- **How to complete this task**: Reproduce the text of every record below word for word, and leave the pictures out.

Dataset entries
>>>>>

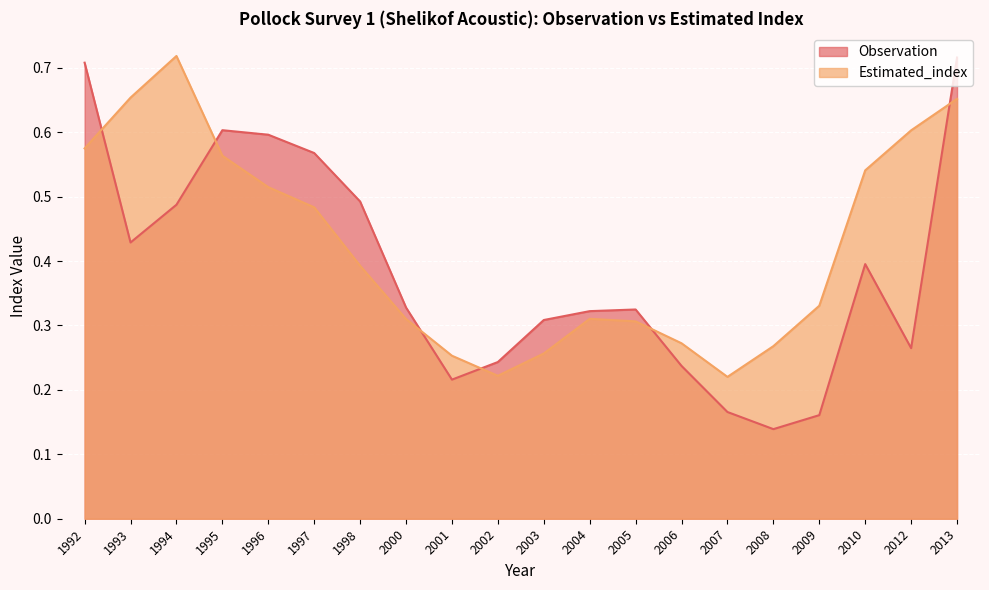

How many categories are shown in the chart?

20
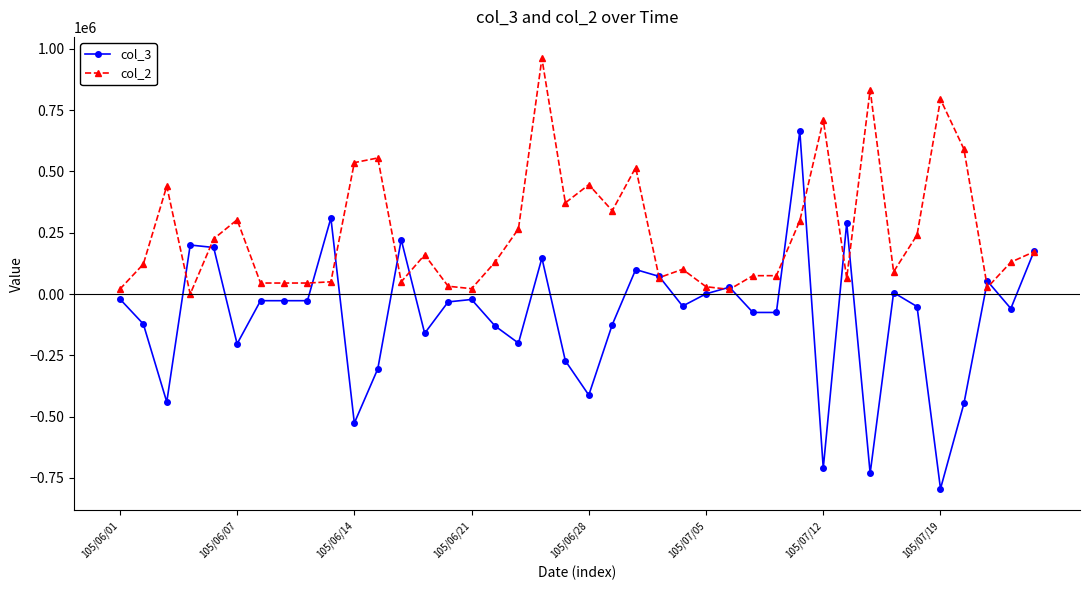

Rank the series by their average value, from highest to lowest.

col_2, col_3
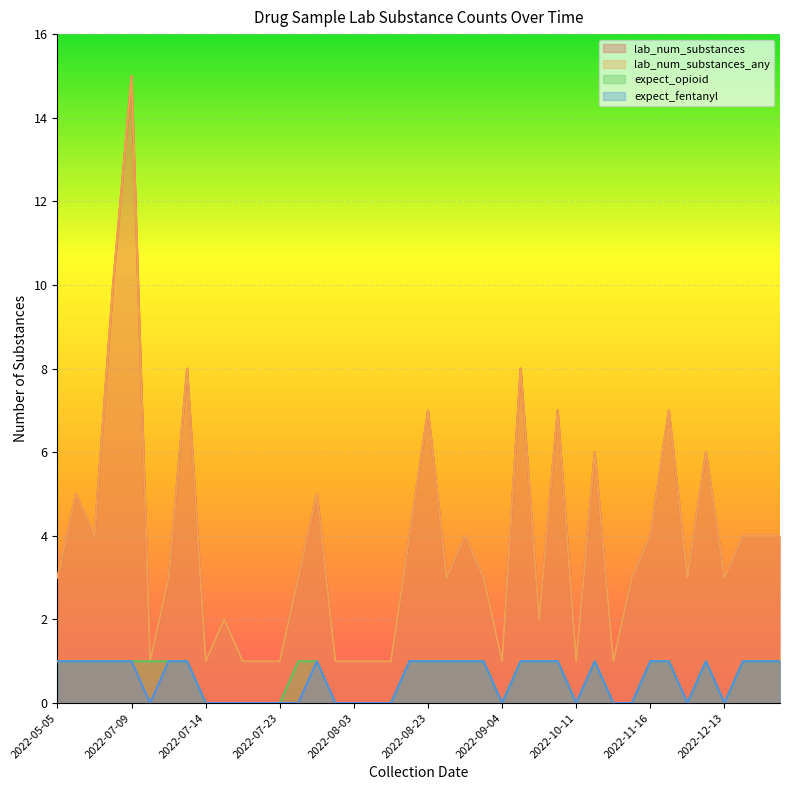

At which label is lab_num_substances closest to 8?

2022-07-12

<<<<<

- **Solution**:
How many categories are shown in the chart?

20

Rank the series by their average value, from highest to lowest.

col_2, col_3

At which label is lab_num_substances closest to 8?

2022-07-12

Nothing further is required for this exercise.